*What is required*.
For the word "diagnosis", return each line of the data in which it occurs.

*Data shown*.
===============

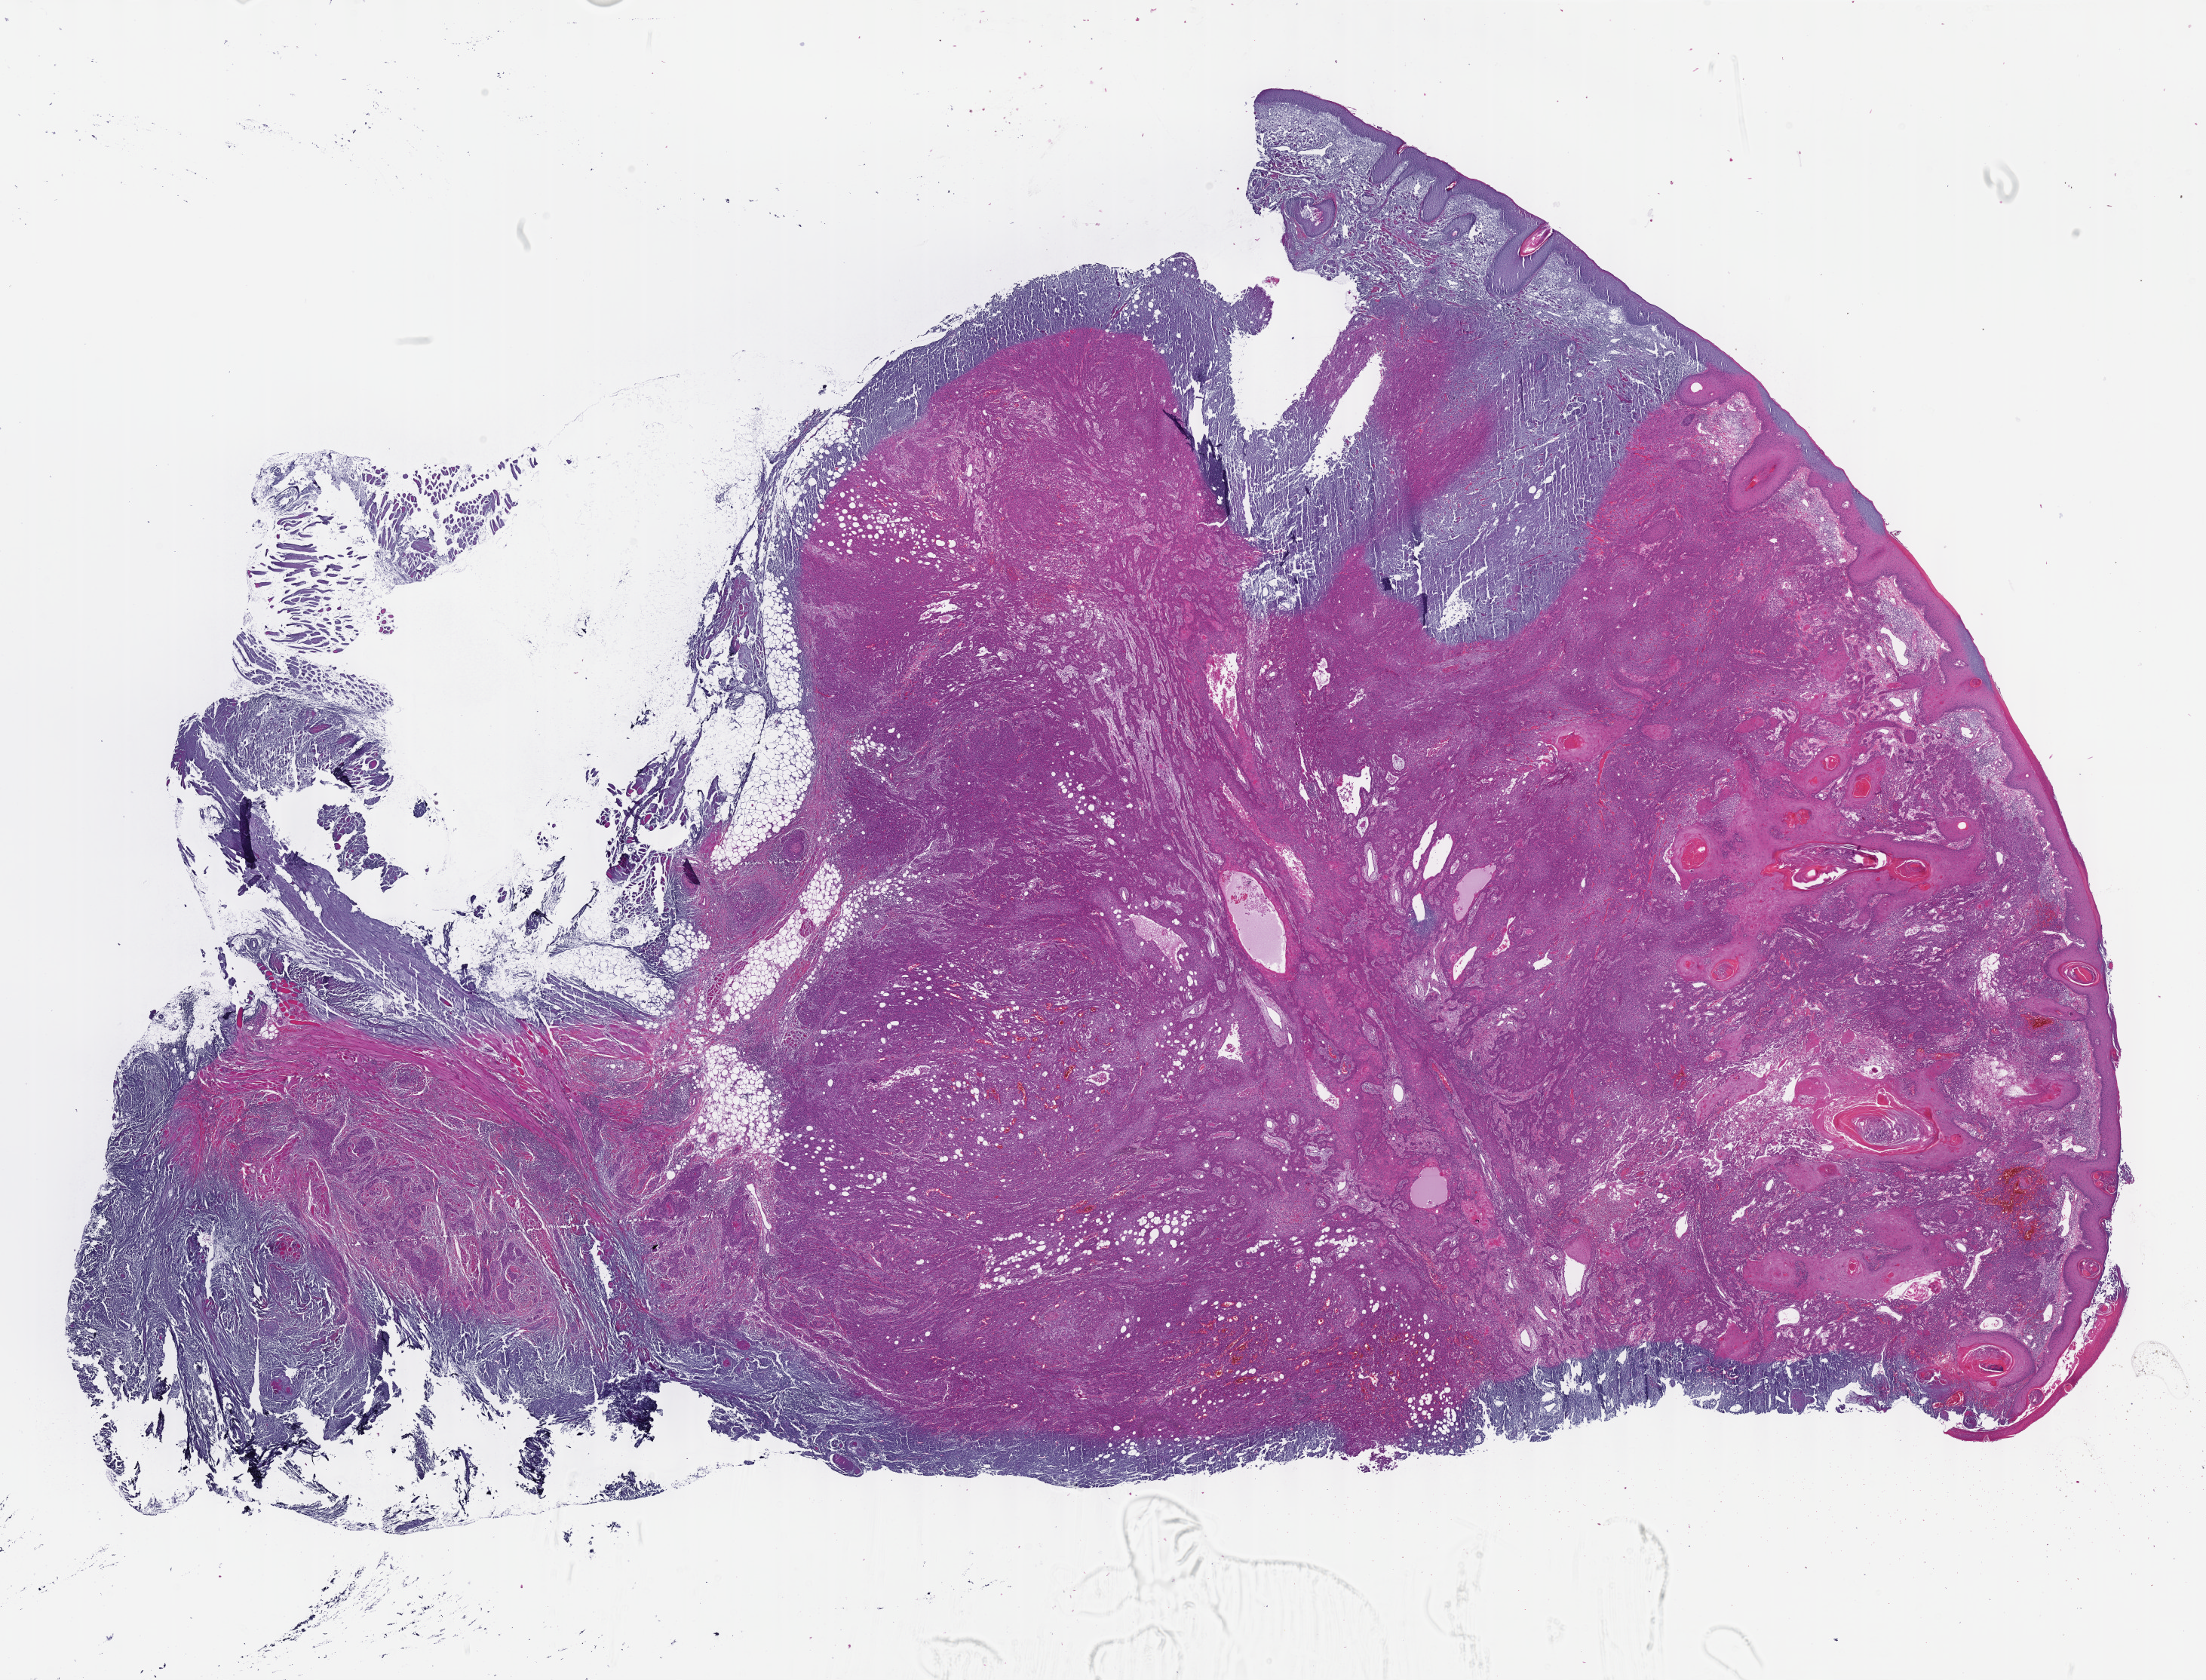
Whole-slide histology image, H&E, whole scanned area (about 23.6 x 18.0 mm, slide scanned at 40x) shown as a low-resolution overview, formalin-fixed paraffin-embedded (FFPE) diagnostic section, head and neck, primary tumour sample. Female, age 48 years at initial diagnosis. Histologic grade: GX (grade cannot be assessed).
* AJCC pathologic stage: IVA (7th edition)
* diagnosis: Squamous cell carcinoma, NOS (overlapping lesion of lip, oral cavity and pharynx)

===============

*Answer space*.
Whole-slide histology image, H&E, whole scanned area (about 23.6 x 18.0 mm, slide scanned at 40x) shown as a low-resolution overview, formalin-fixed paraffin-embedded (FFPE) diagnostic section, head and neck, primary tumour sample. Female, age 48 years at initial diagnosis. Histologic grade: GX (grade cannot be assessed).
* diagnosis: Squamous cell carcinoma, NOS (overlapping lesion of lip, oral cavity and pharynx)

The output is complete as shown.